La storia non è fatta solo di grandi battaglie e famosi politici, ma anche da gente comune che con gesti semplici di protesta ha modificato il corso degli eventi.

“Può un ragazzo di diciassette anni vivere qui, lontano da casa? Il lavoro estenuante, il cibo scarso, ore nel buio, chino su questo acciaio, per questa maledetta guerra; combattiamo da queste gallerie obbligati a servire ideali che non ci appartengono.
La paura, il freddo, le ferite, sento il mio corpo annaspare per la luce, vedo le mie membra pendere asteniche, mosse solo dalla speranza di rivedere la mia patria, i miei monti, i miei amici, di riabbracciare mia madre.
Non ci dicono nulla, le uniche parole che ci rivolgono sono insulti urlati in una lingua sconosciuta, non capisco perché mi percuotono, perché mi hanno reso schiavo, costretto a mangiare in terra come i cani, di cosa sono colpevole? Forse di credere ancora in Dio e non nel Fuhrer.
I miei occhi scrutano opachi attorno, ricercano qualche colore diverso dal nero e dal fumo, le mie orecchie odono il pianto dei fratelli, il tuonare delle armi, il mio naso percepisce l’acre odore del ferro e del fuoco; rivolgo al cielo un grido, un ultimo sussulto, invidio quei corpi che giacciono ai miei piedi, nel morire del giorno ora fuggo, la dove non possono colpirmi, là dove morbidi colli in dorate schiere si inchinano alla carezza del vento, un lieve fiocco di pietà si posa sullo spasimo.
Un corpo cade, libero in un perenne sorriso di equilibrio nell’eternità di un battito; un umo vive, morto sepolto dal raccolto nullo mietuto nell’impeto dell’anima che urlando, tace.”

Pierino Ruffini

(5F Istituto Cattaneo-Dall’Aglio – 2017) 

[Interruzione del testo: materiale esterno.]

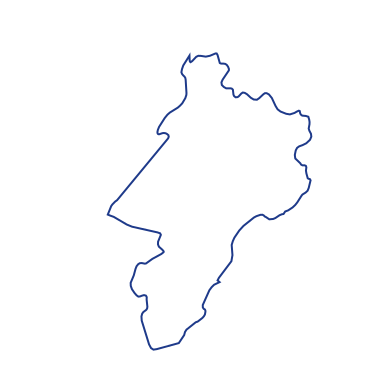 Västmanland, Robinson projection, rotated 137°
{"feature_id": "SWE-186", "entity_name": "Västmanland", "entity_type": "County", "adm_level": 1, "iso_a3": "SWE", "parent_name": "Sweden", "parent_adm1": "", "projection": "robinson", "projection_center": [16.24, 59.758], "detail": "fine", "context": "isolated", "style": "outline", "palette": "blue", "viewbox_px": 384, "rotation_deg": 137, "n_neighbors": 0, "source": "natural_earth", "source_scale": "10m", "svg_char_len": 2847}
<svg xmlns="http://www.w3.org/2000/svg" viewBox="0 0 384 384"><g transform="rotate(137 192 192)"><path d="M269.0,232.9L260.7,236.8L258.7,237.2L254.7,237.4L252.4,237.1L172.9,247.5L171.3,248.3L171.2,248.5L170.5,249.7L170.7,251.4L171.2,252.9L172.3,254.3L173.5,255.2L176.6,256.6L177.1,257.1L177.3,257.8L177.0,258.7L176.3,259.5L174.6,260.7L171.6,262.1L161.5,264.7L157.2,265.3L154.0,265.2L144.9,263.4L142.1,263.3L138.7,263.5L132.9,265.2L130.0,266.8L128.6,268.1L120.1,278.4L119.1,280.0L118.8,281.5L118.9,283.2L118.8,285.0L118.1,286.8L115.5,288.7L112.1,290.5L100.8,293.5L104.0,289.8L104.6,288.8L104.5,287.9L102.6,287.6L96.7,288.0L94.5,287.3L92.7,285.5L89.6,281.6L86.0,279.4L80.3,277.3L79.5,276.5L79.9,274.7L83.7,267.4L83.5,266.7L82.9,265.8L81.4,264.4L80.3,263.0L79.9,261.3L80.2,259.0L81.1,256.8L82.1,255.8L92.9,253.3L95.7,252.1L97.2,249.9L97.1,247.1L96.3,244.5L93.0,241.4L92.4,240.5L92.3,239.4L92.3,239.0L92.5,238.7L95.3,234.9L95.8,233.3L95.5,231.5L93.9,230.3L92.5,230.1L88.8,230.4L87.0,230.1L85.8,228.5L85.1,226.0L84.7,220.8L83.8,217.6L81.6,215.2L78.9,214.8L72.9,214.8L71.2,214.5L70.0,213.3L69.2,210.9L69.5,206.3L72.2,198.0L73.0,194.1L72.4,190.5L69.8,185.0L67.5,182.0L63.1,179.9L60.4,179.3L58.4,178.6L58.0,177.7L59.1,176.0L59.6,174.5L59.3,172.7L56.9,170.0L55.6,167.7L57.0,164.9L58.3,163.0L59.9,161.4L63.4,158.8L64.4,156.7L65.3,153.4L67.0,151.1L70.1,149.7L75.2,149.7L79.2,150.9L82.5,152.3L85.0,152.6L87.7,151.7L91.5,149.0L92.9,147.1L93.6,146.0L93.2,139.1L93.4,138.3L93.5,137.5L93.0,136.1L91.5,134.8L90.9,133.5L91.5,132.1L94.1,129.9L95.7,127.5L98.0,123.1L97.7,122.1L97.0,121.1L97.3,119.7L103.8,115.4L106.6,114.1L109.3,114.1L112.8,114.8L114.0,114.7L122.1,112.6L125.4,112.1L129.0,112.1L134.3,113.0L137.1,114.2L140.1,113.5L141.4,114.4L143.8,115.3L148.8,116.1L151.0,116.9L154.1,119.3L155.0,123.2L155.5,124.5L155.5,125.9L156.0,127.3L157.4,128.6L161.4,130.4L164.1,131.1L177.5,132.1L183.7,131.6L192.1,129.7L195.7,128.2L199.1,126.2L205.5,118.2L210.4,114.5L230.8,110.9L233.6,109.9L233.3,107.3L239.1,109.1L242.5,109.0L246.3,108.3L261.2,102.0L262.8,100.2L263.1,98.6L262.7,97.3L263.0,96.3L263.8,95.3L266.1,93.6L268.1,93.0L270.4,92.8L275.9,93.3L276.5,93.4L277.3,93.9L278.3,94.2L289.9,95.1L292.6,94.4L295.3,92.7L304.7,90.5L324.9,101.1L327.7,103.0L328.4,105.8L327.3,109.9L316.5,132.2L313.8,135.5L311.4,137.0L309.5,137.4L305.8,137.0L304.3,137.4L302.9,138.5L298.6,144.2L296.9,145.9L296.6,146.6L296.4,147.7L297.4,149.3L299.1,150.2L301.3,151.1L302.6,152.1L303.0,154.2L302.9,157.4L302.2,161.9L300.8,165.1L298.8,167.4L291.5,170.7L285.7,174.3L283.2,175.5L280.5,175.9L278.7,175.5L277.2,174.3L275.4,171.8L274.4,171.1L266.5,170.1L256.8,167.6L254.6,167.4L253.5,167.5L253.1,168.5L253.1,170.3L253.5,174.6L252.6,176.9L250.7,178.8L244.0,181.9L243.5,183.5L244.8,186.0L259.5,207.5L261.9,212.7L266.2,227.2L267.7,230.1L269.0,232.9Z" fill="none" stroke="#1e3a8a" stroke-width="2"/></g></svg>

Quest’uomo, uno come molti, uno come tanti, uno come noi. Uno che da quando è nato nel 1901 insieme al suo gemello Guido, ha vissuto una vita non agiata come quella di oggi, ma una vita allora considerata normale, che a lui sarebbe piaciuto continuare a vivere. Ha visto la Grande guerra, ha visto il fascismo, poi di nuovo la guerra. Un giorno viene chiamato nella casa del fascio, l’attuale teatro, con un inganno: gli uomini devono ricevere un lasciapassare per entrare e uscire da Castelnovo, occupato dai tedeschi. In molti si radunarono in teatro, era il 9 ottobre del 1944, un giorno grigio di nebbia e pioggia. La sera vengono chiuse le porte e gli uomini che sono rimasti dentro non conoscono il loro destino. Verso sera in colonna vengono condotti a Felina, da lì a Fossoli. Da Fossoli in Germania a Kahla. Durante il viaggio non sanno a cosa andranno incontro, il pensiero va alla moglie Maria. Nell’ultima lettera le raccomanda di farsi coraggio, di pregare per lui e che tornerà presto. A Kahla lavorerà in una fabbrica sotterranea di aerei da guerra dove, insieme ai suoi paesani, viene sfruttato fino al sopraggiungere della morte per sfinimento e infinite sofferenze il 27 febbraio 1945. I suoi resti sono nelle fosse comuni del cimitero di Kahla insieme a migliaia di altre vittime del nazismo.

Questa storia, come tante altre anche oggi, ci fa capire quanto l’uomo possa essere crudele verso i propri simili e come la guerra non cambia mai, irrompe nelle vite delle persone innocenti e le sconvolge. Questa pietra ricorda che Pierino qui è vissuto da uomo libero, prima che il fascismo e il nazismo lo privassero di tutto quello che aveva: una famiglia, una casa, una vita. La storia insegna soltanto però a chi la vuole ascoltare.